Según se ve y se mire por donde se mire, un Estado es una empresa. De las grandes; donde unos pocos, los también grandes accionistas, mandan y se reparten las ganancias. Está claro que este modelo es el que se lleva. Con matices. Porque en nuestro caso, los principales accionistas han hecho responsables a los trabajadores del desastre que ha originado su mala gestión. Ahora corresponde a los empleados hacer sacrificios, pues muchos tienen todavía ciertos privilegios como ¡un trabajo! o ¡ médico gratis! y se lo deben a ellos. Es lo que tiene el estado del bienestar. Lo mismo debían decirle a los niños mineros ingleses en época de la Revolución Industrial.
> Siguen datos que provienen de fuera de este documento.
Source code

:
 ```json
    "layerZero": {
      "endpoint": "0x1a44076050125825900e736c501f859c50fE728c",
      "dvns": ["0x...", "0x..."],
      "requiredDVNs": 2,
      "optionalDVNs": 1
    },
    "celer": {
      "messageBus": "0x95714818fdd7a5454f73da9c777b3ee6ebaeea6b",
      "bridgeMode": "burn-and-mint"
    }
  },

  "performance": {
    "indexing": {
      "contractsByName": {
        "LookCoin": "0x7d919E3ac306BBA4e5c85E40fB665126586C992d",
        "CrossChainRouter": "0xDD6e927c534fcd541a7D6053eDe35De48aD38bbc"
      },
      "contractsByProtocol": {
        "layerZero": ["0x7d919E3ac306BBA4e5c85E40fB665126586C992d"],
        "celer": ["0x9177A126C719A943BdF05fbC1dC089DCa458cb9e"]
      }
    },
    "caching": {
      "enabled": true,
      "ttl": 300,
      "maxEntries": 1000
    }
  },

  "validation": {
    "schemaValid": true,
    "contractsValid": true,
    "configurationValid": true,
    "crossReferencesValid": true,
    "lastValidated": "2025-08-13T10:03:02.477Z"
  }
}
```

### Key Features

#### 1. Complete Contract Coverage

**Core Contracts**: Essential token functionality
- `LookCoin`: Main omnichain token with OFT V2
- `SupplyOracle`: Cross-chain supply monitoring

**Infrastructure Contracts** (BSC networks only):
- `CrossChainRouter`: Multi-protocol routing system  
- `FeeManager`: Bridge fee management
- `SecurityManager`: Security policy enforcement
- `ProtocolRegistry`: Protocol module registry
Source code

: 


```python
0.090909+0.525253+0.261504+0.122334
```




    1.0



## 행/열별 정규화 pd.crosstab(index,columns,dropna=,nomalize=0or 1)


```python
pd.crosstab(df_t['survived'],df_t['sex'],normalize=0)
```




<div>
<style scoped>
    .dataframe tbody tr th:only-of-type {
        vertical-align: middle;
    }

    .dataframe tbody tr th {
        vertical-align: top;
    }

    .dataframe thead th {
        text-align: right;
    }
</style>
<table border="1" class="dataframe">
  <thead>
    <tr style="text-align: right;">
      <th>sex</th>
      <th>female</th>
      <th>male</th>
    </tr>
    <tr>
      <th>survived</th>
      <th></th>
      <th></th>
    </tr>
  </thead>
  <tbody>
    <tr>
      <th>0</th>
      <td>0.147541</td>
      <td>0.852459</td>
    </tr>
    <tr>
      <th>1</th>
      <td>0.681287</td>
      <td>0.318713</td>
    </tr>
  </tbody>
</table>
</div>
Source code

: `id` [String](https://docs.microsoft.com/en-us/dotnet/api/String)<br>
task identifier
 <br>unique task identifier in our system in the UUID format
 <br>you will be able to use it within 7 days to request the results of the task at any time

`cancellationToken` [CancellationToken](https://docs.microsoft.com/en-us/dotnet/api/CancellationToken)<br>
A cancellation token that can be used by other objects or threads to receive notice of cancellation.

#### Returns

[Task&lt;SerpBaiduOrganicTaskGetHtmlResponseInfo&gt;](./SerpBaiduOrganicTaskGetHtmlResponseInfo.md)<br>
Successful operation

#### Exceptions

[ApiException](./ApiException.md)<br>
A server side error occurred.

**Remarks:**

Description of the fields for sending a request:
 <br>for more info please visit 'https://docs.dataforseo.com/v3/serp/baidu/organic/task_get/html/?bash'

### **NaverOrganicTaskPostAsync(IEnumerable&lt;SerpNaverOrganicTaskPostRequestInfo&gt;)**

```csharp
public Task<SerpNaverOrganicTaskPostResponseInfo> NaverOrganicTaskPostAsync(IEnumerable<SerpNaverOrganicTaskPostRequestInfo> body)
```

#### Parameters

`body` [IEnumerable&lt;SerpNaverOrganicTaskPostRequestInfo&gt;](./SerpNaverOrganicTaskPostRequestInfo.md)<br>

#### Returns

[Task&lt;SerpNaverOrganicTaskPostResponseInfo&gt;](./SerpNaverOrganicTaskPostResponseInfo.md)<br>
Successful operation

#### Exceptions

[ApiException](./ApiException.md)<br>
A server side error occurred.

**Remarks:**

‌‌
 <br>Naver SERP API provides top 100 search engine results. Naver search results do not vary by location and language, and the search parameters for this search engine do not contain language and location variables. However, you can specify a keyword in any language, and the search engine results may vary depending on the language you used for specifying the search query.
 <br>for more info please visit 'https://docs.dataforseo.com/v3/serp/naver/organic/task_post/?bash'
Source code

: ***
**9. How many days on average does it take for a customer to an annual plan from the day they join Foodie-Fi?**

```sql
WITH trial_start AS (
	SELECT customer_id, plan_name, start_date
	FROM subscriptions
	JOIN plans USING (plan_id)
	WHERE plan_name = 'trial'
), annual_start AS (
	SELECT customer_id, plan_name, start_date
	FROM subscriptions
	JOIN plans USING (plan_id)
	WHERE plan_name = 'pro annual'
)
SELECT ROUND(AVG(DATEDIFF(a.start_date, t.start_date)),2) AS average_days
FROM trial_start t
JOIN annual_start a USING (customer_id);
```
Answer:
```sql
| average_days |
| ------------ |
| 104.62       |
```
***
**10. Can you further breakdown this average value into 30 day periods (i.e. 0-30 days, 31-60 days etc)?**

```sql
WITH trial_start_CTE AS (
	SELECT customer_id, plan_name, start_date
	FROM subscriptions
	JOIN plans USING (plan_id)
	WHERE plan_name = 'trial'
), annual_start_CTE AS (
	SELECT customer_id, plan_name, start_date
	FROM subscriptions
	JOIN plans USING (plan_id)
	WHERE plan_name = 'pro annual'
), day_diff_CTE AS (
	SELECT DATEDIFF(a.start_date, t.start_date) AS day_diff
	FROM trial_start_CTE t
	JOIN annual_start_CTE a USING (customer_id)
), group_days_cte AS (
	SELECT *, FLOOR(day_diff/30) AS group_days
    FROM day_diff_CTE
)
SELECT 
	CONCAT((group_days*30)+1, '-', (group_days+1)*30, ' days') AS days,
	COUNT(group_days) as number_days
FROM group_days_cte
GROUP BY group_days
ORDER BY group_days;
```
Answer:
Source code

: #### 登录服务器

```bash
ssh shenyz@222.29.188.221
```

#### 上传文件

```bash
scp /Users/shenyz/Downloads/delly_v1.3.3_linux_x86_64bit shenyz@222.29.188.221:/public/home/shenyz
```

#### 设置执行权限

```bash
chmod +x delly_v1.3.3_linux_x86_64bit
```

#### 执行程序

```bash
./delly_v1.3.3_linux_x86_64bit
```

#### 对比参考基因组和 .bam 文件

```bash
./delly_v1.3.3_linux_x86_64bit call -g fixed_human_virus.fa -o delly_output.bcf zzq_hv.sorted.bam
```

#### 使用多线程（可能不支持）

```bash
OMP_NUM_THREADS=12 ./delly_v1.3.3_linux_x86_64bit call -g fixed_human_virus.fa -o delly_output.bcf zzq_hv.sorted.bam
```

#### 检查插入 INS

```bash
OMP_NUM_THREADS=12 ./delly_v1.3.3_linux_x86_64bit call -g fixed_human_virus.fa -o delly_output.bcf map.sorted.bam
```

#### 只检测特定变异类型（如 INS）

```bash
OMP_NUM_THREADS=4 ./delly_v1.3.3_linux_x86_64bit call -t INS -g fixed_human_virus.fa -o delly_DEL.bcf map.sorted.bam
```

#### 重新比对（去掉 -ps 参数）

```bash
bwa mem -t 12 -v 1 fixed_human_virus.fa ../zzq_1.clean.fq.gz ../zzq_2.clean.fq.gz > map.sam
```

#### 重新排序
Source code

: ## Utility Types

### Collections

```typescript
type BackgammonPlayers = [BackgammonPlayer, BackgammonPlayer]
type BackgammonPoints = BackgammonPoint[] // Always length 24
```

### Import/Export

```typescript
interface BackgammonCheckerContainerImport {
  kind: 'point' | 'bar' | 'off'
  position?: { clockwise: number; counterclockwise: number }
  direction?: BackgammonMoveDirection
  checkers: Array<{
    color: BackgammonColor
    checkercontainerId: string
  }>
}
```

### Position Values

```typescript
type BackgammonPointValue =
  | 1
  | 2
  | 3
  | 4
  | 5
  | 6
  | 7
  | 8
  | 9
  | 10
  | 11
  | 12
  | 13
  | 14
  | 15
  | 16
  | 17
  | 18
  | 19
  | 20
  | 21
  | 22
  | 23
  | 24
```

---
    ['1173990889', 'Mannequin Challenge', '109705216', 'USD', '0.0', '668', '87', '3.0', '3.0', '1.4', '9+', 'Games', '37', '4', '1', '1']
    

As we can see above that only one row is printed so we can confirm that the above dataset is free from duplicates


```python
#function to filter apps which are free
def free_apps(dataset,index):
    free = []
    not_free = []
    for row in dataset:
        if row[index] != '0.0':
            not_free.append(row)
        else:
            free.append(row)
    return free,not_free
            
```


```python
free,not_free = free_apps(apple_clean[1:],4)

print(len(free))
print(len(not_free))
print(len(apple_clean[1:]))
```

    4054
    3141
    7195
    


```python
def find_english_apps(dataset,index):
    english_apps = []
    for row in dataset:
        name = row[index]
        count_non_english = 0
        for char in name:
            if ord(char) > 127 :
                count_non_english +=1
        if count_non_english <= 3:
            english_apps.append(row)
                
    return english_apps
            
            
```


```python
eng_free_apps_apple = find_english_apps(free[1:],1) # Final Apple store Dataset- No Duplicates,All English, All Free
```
No obstante, olvidamos hay un segundo modelo de empresa. El que más miedo daría a las agencias de valoración del riesgo: el utópico. En una economía verdaderamente sostenible - y este exiliado es pregunta si ha habido o habrá alguna- los altibajos cocainómanos de las bolsas y los ´hedge founds´ no serían más que un molesto zumbido. Gobiernos y Mercados serían dos socios más de una inmensa cooperativa donde cada uno es responsable ante los demás; y si gestionaran mal su explotación, tendrían que dar cuentas al resto, y no al revés. Pero en el primer modelo, si un consejero arriesga un dinero que su empresa no tiene y especula para ganar una millonada y la jugada le sale mal, el Gobierno de turno no tardará a poner algodones a su igual. Estímulos para unos, reajustes, despidos en masa, etc. para los demás. Y a sacar el dinero de la caja de las pensiones con tal de que el balance contable no se vea afectado y la cotización de la Empresa no pierda puntos en bolsa. Pero el balance social de esta Empresa que, -ahora lo sabemos- , no somos todos, sí se ve afectado. Porque para el Estado, S.A., un ciudadano tiene el valor que el mercado quiera darle. Y eso debería hacer reflexionar a algunos e hincar la rodilla a otros. Para pedir perdón en la próxima Junta de accionistas, mayormente.